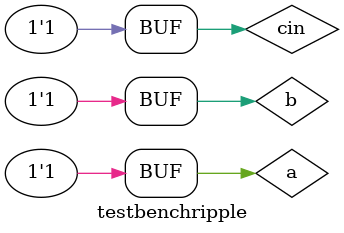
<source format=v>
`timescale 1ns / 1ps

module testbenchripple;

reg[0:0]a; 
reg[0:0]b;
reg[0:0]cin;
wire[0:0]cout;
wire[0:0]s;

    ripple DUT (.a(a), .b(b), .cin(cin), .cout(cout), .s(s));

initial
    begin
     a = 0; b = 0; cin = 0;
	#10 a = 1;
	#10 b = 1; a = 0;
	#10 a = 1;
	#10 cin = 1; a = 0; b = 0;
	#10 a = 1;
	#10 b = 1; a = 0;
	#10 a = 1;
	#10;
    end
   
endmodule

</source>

---*---

Which lines of the listing contain the string "cout"? Copy each of them.

Answer to this problem –
wire[0:0]cout;
    ripple DUT (.a(a), .b(b), .cin(cin), .cout(cout), .s(s));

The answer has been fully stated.